Watch the video summarizing all the work done in this project in just 3 minutes.
Athletics is perhaps the most popular sport in the world. It’s not only the most followed discipline during the Olympic Games, but Jogging is also extended in all countries as a base sport for kids or adult people. Fun races are also becoming popular, even among those who don’t do sports regularly. This trend is affecting positively to health and good habits of people.
More than 30 thousand running events take place in the U.S. every year, including 5k, 10k and 8K/5 mile races as well as half-marathons and marathons (source). It is estimated that there are over 47 million of runners (doing running/jogging or trail running) in the U.S.
In EU28, figures show that running is part of the way of life of many people. For instance, the 31% of the Danish population are runners, 25% in Germany (source). Most of these runners take part in competitions.
To make competitive running attractive among athletes, there are two important aspects to take into account: accurate/official timekeeping, and publication of comparable results for statistics and competition. We can achieve this with the complex and reliable systems of the competition organizers but this implies high costs. Also, these timing systems are not available in some developing countries.

Exercise 1: In the source data rows, change "FeatureScript program" to "FeatureScript code". What do the rows read like after that, with nothing else altered?
The text about running has no connection to the source data rows.

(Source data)
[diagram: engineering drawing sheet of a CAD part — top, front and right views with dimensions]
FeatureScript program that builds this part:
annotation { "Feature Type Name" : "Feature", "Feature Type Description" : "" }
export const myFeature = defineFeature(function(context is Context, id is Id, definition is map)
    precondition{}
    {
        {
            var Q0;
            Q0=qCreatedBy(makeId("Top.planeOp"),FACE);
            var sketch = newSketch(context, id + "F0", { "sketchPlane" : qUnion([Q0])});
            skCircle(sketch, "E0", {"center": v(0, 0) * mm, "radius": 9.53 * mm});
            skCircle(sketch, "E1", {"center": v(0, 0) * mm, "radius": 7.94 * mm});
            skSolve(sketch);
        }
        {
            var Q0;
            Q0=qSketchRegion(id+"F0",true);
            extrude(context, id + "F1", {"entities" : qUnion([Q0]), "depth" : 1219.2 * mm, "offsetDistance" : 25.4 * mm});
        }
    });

Exercise 2: Could you reproduce word for word the passage of the text on running that starts with "To make competitive" and ends with "some developing countries."?

Right answer 1:
[diagram: engineering drawing sheet of a CAD part — top, front and right views with dimensions]
FeatureScript code that builds this part:
annotation { "Feature Type Name" : "Feature", "Feature Type Description" : "" }
export const myFeature = defineFeature(function(context is Context, id is Id, definition is map)
    precondition{}
    {
        {
            var Q0;
            Q0=qCreatedBy(makeId("Top.planeOp"),FACE);
            var sketch = newSketch(context, id + "F0", { "sketchPlane" : qUnion([Q0])});
            skCircle(sketch, "E0", {"center": v(0, 0) * mm, "radius": 9.53 * mm});
            skCircle(sketch, "E1", {"center": v(0, 0) * mm, "radius": 7.94 * mm});
            skSolve(sketch);
        }
        {
            var Q0;
            Q0=qSketchRegion(id+"F0",true);
            extrude(context, id + "F1", {"entities" : qUnion([Q0]), "depth" : 1219.2 * mm, "offsetDistance" : 25.4 * mm});
        }
    });

Right answer 2:
To make competitive running attractive among athletes, there are two important aspects to take into account: accurate/official timekeeping, and publication of comparable results for statistics and competition. We can achieve this with the complex and reliable systems of the competition organizers but this implies high costs. Also, these timing systems are not available in some developing countries.